Question

Creating a 3D box or sphere and allocationg x,y,z coordinates to it.

  • 17 March 2017
  • 7 replies
  • 20 views

I've looked around and I can't seem to find anything that covers the applications of coordinates/ applying a location to a 3D element. The idea being that I can extract a list of points into a csv file then represent the list of coordinates as a 3D element within a DWG/DGN/IFC.

Any help would be great thanks.


7 replies

Userlevel 4

Not sure if it does exactly what you want, but the 3DBoundingBoxReplacer on the FME Hub might be worth a look.

Hi @david_r,

Thanks for your swift response, I don't think that's what I'm after though. It doesn't appear to make 3D object, more an extruded 2D bounding box. There's not a huge amount about how the 3DBoundingBoxReplacer works.

Userlevel 4

I'm not sure I understand exactly what you need. Could you maybe provide an example of your input data and describe exactly what you need? The more details the better.

@david_r

Ok, so imagine you have a 3D (BIM) Model of a house in Autodesk Revit

The house has been built and you're at the stage of undertaking snagging works and spotting defects ....maybe there's a broken light switch or a some paint missing in a spot.

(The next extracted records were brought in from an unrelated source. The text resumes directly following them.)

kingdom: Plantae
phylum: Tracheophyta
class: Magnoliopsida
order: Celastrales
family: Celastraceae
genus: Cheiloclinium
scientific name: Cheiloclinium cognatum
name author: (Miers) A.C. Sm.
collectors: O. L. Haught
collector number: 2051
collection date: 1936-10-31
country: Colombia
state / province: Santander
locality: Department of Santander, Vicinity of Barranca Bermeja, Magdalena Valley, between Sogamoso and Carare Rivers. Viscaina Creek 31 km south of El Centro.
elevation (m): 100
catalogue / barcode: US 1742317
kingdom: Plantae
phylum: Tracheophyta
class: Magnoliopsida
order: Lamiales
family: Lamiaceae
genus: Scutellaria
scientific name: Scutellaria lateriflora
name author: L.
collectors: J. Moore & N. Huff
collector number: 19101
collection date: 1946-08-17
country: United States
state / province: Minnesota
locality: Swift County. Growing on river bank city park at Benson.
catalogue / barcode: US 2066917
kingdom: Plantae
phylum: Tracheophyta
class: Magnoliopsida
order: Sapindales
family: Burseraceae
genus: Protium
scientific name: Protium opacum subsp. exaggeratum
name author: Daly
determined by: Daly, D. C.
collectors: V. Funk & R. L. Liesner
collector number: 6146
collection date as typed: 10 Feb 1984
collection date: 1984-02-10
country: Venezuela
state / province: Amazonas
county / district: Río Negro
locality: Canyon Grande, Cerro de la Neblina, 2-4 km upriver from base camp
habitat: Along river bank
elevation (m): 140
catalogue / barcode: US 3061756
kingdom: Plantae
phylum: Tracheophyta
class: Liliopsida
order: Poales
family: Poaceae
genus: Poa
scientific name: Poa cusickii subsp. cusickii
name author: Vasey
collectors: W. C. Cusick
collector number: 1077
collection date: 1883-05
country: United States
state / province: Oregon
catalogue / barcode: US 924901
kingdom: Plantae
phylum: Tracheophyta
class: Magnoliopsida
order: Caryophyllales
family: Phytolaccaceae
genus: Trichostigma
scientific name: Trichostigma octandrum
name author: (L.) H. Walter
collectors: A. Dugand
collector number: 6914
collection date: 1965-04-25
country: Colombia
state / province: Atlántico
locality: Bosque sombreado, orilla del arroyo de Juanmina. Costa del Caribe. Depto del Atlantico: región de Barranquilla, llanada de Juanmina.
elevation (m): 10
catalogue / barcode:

So to track the defects you create an excel spreadsheet that consists of the following information:

1) Defect ID Number

2) X,Y and Z Coordinates

3) Description of the Defect.

You want to create a shape/symbol that is located in the correct x,y and z location, for that defect so that it can be combined with your 3D model of the house so you can easily see where the problems are.

You also want the ability to have it easily updated (as the defects are repaired) through the Excel file you have.

I'm after a way of using FME to drive the creation of multiple identical 3D elements just from a list of coordinates.

Does that makes more sense?

Userlevel 4

Thanks, that makes it much clearer. BIM/CAD is not really my area of expertise, but would using the VertexCreator be of use here?

You could read the Excel sheet the normal way, then send each feature into a VertexCreator that uses the XYZ coordinates to create a 3D point geometry which you could write out to whatever format you need. Some CAD formats need additional info to render points in a meaningful way however, e.g. using the DWGStyler which can help you reference block (symbol) names in a template file that you specify. It will also let you add text labels to your points.

That way it should be possible to generate e.g. a DWG file (can Revit read that?) that contains 3D points with, let's say, different blocks and labels depending on the type of defect. Would that get you closer to an answer?

@david_r

Hi David funnily enough that's what I tried the first time and for the life of me I couldn't understand why it wasn't working!

After a bit more investigation, I discovered that I needed to:

Go to the Navigator panel

Click the ACAD Writer

Click the Parameters

And update the "Template File" with the Template file I was using the DWGStyler Transformer.

So it all works now, many thanks,

Michael

Userlevel 4

Yes, the template file is key when using blocks, should've been clearer about that. Good to hear you worked it out.